I've done some other things with a friend of mine (not a mechanic either) and we have always been able to tackle them. (Water pump, clutch, coolant flushes, ac condenser, so we have some experience)

So we dig into it last night and run into a stupid M5 Triple Square bit. I did have a M6 because that's what was stated in the video...but it was wrong.
Because of this we had to make due, and make it work. 

With some blood sweat and tears we get the T stat out. 
Get the new T Stat back in...and didn't even think to test. (And really didn't think we could since the belt, alternator, etc was out)
All back together in around 5 hours. HAPPY
Go to put the splash guard back on and notice....a constant drip.

We track it down and find that it is due to a metal hose/pipe that isn't in 100% all the way and is leaking. It wasn't in all the way cause we had to bend it back because we were unable to remove the bracket held in by the stupid M5 Triple Square! Grr I hate those stupid things.

So after 5 hours of messing with this thing I just wanted it done so I figured maybe lets take a flat head screw driver and start tapping on it to see if we can get it to go in.
Tapping on it and putting pressure on it did help in the moment, but once I let go it started up again.
Getting frustrated I got a better angle on it and started to hit a bit harder....needless to say I punctured it and coolant started to gush out.

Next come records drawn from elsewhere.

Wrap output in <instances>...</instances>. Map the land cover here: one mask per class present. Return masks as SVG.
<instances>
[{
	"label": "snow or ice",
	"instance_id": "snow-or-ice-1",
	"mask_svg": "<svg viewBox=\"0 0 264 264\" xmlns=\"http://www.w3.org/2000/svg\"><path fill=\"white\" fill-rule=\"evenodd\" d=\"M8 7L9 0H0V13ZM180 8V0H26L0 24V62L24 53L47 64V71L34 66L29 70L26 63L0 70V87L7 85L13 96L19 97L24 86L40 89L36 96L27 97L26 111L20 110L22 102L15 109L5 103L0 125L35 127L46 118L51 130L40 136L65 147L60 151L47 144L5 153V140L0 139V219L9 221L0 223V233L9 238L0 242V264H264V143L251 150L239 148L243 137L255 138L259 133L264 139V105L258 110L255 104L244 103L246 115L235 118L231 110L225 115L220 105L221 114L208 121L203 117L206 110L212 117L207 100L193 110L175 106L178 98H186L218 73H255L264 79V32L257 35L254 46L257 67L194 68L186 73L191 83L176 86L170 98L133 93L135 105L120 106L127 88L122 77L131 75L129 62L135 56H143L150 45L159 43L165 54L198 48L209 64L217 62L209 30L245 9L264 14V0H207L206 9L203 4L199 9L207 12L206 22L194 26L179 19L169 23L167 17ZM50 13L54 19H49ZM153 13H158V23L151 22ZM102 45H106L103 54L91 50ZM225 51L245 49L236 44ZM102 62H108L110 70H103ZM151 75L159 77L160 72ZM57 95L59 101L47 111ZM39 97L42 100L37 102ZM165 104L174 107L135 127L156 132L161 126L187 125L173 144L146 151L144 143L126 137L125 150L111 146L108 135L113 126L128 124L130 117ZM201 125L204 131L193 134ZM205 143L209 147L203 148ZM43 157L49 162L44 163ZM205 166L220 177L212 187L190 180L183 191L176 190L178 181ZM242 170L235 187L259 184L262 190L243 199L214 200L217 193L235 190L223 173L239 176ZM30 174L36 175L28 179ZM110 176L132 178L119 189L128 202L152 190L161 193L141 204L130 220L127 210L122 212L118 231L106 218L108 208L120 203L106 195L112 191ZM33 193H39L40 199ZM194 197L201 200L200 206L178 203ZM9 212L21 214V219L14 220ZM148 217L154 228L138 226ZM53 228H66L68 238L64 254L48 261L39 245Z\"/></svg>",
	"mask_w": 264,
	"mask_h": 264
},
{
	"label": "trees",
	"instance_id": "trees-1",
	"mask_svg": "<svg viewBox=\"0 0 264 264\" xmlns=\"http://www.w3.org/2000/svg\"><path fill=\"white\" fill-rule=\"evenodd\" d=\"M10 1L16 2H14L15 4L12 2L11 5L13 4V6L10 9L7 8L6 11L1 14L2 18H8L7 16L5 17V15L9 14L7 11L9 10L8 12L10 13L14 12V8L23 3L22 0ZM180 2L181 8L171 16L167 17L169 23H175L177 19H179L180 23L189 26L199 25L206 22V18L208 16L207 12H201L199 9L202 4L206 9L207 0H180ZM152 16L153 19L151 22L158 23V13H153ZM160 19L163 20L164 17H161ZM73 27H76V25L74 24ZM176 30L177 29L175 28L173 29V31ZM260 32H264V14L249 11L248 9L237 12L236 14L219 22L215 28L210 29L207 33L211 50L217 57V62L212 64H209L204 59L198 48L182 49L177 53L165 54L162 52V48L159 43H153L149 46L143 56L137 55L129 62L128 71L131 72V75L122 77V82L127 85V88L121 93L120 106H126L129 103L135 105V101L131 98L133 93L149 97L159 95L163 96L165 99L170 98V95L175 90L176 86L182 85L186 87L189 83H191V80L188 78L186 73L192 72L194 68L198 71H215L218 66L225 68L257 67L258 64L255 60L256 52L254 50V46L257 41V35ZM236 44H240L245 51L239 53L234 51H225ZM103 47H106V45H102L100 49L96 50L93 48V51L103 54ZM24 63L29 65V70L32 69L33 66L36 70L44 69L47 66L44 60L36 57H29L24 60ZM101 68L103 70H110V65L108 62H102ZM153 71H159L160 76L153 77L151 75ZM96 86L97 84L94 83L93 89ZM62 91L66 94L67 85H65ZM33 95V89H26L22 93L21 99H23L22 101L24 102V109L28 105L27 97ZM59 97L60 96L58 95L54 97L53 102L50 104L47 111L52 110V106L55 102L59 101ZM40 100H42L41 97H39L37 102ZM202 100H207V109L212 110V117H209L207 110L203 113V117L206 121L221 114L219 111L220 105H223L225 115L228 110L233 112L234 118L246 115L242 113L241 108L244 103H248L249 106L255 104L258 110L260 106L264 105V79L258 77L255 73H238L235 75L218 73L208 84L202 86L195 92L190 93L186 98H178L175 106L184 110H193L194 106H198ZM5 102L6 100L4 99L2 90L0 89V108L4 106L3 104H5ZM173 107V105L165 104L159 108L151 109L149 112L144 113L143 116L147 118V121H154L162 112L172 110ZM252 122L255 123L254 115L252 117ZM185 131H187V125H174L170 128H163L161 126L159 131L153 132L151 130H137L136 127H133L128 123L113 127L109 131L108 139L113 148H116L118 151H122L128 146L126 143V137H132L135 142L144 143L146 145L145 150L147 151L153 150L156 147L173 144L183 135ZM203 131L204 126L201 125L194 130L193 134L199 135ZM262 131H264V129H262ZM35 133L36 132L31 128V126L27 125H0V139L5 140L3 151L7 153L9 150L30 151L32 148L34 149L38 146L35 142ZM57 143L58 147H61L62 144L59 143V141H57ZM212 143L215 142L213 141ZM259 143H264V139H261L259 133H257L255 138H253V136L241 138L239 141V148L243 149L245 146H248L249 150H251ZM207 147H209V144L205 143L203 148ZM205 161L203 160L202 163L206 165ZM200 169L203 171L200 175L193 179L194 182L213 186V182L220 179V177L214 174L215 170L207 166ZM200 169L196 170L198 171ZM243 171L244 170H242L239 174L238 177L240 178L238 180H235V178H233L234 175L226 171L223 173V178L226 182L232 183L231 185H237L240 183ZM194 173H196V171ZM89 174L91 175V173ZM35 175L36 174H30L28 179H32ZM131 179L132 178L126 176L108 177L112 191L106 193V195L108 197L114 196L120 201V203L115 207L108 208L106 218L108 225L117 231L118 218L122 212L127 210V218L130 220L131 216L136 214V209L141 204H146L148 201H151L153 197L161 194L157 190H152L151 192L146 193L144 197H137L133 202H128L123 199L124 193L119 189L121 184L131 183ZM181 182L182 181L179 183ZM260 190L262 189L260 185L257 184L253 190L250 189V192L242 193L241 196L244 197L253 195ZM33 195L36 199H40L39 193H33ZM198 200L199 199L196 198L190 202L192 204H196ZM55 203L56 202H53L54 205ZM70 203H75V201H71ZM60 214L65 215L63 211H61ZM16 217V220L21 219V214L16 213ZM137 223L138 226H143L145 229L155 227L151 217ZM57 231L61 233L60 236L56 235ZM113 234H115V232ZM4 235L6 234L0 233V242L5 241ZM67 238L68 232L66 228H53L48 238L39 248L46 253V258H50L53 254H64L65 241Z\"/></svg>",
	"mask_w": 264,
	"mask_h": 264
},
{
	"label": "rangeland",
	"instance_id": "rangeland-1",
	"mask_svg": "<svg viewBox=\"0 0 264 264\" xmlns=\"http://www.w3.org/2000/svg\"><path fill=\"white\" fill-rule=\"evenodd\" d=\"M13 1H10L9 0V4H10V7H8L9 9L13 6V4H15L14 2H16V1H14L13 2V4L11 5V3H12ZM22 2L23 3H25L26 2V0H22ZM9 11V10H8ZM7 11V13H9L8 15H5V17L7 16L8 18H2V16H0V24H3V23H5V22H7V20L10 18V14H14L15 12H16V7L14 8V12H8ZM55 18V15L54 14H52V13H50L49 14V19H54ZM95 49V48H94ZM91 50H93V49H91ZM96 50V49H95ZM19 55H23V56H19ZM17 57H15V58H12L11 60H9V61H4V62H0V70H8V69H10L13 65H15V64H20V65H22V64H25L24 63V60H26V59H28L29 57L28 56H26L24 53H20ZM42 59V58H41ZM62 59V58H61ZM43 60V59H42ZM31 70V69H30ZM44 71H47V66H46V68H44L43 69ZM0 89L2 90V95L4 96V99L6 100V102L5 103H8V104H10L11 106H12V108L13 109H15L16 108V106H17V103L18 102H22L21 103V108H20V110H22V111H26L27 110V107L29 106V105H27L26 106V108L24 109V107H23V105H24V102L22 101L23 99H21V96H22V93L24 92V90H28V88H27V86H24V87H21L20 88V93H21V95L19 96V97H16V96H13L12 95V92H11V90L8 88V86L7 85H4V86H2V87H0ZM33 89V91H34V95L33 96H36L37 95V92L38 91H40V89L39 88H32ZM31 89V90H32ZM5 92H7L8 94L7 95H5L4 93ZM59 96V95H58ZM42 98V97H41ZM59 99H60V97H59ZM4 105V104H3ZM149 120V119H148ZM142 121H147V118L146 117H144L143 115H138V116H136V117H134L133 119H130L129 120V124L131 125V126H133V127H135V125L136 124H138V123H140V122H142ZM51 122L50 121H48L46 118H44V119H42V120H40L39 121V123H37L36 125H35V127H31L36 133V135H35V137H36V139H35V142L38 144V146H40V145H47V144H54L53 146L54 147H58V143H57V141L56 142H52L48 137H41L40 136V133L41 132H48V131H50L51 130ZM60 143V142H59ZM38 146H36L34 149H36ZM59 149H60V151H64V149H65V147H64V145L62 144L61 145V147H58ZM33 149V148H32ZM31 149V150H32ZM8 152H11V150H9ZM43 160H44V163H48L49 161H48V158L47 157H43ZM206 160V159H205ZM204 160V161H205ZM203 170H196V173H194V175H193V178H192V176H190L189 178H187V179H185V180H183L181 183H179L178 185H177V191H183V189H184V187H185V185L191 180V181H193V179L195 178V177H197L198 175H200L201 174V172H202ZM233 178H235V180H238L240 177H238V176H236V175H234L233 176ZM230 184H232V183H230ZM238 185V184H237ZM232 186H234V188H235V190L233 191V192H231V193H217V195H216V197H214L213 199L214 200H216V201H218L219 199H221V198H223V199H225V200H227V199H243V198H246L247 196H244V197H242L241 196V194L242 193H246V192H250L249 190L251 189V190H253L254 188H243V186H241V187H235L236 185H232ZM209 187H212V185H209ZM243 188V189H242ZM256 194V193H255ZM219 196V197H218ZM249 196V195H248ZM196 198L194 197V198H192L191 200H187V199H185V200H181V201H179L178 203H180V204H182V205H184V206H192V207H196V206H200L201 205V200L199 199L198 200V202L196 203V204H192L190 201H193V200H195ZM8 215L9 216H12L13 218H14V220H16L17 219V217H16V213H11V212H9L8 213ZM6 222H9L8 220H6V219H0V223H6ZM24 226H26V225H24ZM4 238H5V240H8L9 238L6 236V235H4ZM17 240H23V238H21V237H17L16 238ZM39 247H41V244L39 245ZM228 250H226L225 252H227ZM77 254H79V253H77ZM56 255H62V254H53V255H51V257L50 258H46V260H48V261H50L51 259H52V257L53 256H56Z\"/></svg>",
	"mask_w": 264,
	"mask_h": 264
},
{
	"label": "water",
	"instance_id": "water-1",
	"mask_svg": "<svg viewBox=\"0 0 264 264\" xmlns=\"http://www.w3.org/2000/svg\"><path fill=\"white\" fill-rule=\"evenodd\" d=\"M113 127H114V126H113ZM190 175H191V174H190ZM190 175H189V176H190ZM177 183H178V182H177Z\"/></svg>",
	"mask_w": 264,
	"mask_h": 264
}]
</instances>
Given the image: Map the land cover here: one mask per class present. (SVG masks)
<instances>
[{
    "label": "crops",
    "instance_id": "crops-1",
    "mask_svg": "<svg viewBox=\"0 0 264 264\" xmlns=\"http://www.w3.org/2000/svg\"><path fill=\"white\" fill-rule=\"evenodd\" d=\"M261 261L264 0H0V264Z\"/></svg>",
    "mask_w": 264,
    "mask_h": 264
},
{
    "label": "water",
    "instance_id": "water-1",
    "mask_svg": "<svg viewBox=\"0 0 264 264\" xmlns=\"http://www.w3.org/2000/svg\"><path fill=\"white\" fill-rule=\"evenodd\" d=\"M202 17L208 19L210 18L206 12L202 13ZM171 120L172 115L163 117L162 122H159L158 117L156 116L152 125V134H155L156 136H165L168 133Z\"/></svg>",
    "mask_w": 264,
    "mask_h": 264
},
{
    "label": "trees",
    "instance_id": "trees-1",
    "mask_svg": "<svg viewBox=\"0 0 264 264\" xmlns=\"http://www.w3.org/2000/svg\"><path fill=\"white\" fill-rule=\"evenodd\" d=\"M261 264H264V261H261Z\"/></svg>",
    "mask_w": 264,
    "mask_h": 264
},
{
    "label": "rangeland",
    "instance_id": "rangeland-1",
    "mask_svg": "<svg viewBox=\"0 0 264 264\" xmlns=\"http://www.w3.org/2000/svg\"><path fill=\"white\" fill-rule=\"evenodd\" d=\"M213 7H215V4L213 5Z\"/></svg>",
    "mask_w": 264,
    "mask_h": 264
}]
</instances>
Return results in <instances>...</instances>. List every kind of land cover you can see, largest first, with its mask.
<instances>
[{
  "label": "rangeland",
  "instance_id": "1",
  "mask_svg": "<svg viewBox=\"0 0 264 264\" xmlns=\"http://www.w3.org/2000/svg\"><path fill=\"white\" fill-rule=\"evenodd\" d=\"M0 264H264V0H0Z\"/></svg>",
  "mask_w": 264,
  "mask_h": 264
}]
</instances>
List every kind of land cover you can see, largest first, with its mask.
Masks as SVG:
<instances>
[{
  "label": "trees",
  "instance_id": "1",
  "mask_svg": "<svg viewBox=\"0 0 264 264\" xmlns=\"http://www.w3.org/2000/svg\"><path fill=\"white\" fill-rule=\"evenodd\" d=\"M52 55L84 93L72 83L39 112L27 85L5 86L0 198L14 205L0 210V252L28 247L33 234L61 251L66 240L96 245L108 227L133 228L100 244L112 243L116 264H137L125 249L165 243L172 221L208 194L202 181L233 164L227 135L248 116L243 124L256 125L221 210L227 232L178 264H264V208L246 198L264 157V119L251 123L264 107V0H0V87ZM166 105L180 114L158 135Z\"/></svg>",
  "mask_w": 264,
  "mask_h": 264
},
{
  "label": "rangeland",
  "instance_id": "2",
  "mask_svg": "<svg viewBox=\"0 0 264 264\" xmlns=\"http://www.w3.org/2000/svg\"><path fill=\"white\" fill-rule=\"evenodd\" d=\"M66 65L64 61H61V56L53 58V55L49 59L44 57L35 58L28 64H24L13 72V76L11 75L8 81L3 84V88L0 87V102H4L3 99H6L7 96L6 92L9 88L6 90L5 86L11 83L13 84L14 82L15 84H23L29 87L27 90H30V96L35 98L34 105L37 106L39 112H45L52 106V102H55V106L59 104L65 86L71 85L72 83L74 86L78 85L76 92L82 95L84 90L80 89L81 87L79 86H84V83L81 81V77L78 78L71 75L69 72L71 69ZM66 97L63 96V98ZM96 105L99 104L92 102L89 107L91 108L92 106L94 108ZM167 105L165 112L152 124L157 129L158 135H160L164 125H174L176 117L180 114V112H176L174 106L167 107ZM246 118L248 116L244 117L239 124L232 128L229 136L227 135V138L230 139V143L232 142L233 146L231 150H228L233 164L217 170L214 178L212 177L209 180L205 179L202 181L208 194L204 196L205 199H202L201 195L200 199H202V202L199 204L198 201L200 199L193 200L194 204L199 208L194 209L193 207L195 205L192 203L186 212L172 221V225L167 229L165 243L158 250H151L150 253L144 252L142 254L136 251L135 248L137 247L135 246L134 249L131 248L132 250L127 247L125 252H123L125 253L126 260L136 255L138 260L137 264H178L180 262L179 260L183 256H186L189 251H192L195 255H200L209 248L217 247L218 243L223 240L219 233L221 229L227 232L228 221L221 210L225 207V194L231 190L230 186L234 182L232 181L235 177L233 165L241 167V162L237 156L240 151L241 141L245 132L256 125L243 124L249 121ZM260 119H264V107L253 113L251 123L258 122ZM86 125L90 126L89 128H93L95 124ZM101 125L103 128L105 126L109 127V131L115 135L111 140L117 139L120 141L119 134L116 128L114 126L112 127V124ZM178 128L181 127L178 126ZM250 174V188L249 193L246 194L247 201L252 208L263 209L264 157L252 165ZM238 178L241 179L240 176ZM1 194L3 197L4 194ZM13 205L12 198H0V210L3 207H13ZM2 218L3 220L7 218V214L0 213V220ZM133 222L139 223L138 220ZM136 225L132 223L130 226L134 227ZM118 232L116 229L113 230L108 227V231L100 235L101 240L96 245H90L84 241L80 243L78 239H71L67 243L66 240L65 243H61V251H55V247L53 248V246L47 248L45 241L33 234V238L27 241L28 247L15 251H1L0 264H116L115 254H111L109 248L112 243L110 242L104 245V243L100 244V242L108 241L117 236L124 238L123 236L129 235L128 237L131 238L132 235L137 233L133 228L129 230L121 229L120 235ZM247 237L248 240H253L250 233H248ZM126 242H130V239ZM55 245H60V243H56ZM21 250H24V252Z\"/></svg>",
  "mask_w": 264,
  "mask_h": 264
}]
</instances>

Now 2 AM, 7 Hours later, $30 of coolant on the floor, and in a worse place that we started with we gave up for the night.

Now this morning I am having a hell of a time find this metal hose.

Can't find it on ECS tuning.
Can't find it on Volkswagen eStore. 
Can't even seem to find it in a diagram.

My last resort is you guys so please help me out here!

I made up a couple photos to try and show what I am needing.

Also, in that youtube video I linked to earlier the area you will want to watch is around 12:00 to the end. 
He calls it a "Bypass Hose" but no where do I find anything using that word.
There are 2 of these "bypass hoses". 
The upper one has a rubber hose on the end of it. That rubber sleeves over the thermostat inlet that it connects to, secured with a C Clamp.
The lower one (the one I need) is made of metal, and slides to the inside of its corresponding thermostat inlet.










(P.S. Credit goes to ECS for the Thermostat picture)











Thank you for reading for all my crap if you did. And thank you for taking your time to help me out! :beer:


----------



## low_passat (Sep 11, 2010)

Item #35 = 06F121065H

http://www.jimellisvwparts.com/showAssembly.aspx?ukey_product=5126843&ukey_assembly=744075


----------



## Gabrius (Nov 7, 2009)

Oh my gosh thank you!

Freaking pricy bugger too...

Have any other sources to purchase the part?


----------



## DarkSideGTI (Aug 11, 2001)

A few bucks cheaper.

http://www.audihendersonparts.com/oemparts/audi-112/06F121065H.html


----------



## Gabrius (Nov 7, 2009)

Awesome!

Thanks everyone for the help.

Looks like no where has it even close to Utah so the GLI will be down for longer than I wanted but I guess that's what happens when you don't want to pay someone else $500.


----------



## itzmehhart (Dec 31, 2004)

http://www.1stvwparts.com/ Is out of Washington


----------



## ndccpf1 (Dec 13, 2001)

Sorry to breath life into an old post, but I just did my T-stat last week for P2181 and I had to pass inspection. Took three nights after work to SLOWLY do the job as I watched the same Audi video and made notes for all the steps. My BIG issue was WTF with the M5 triple square screws to hold the two coolant pipes in place ? Rest of engine area does NOT use M5. Well I could NOT get mine out so I used my Dremel cutting disc. I was VERY careful and got the job done. Started up and the oil cooler had a pin hole leak ! After three nights of twisting and back pain I towed the car into local dealer.... I must have hit the oil cooler with screw debris somehow ( I covered the cooler). Cooler replacement cost me $ 673.00


----------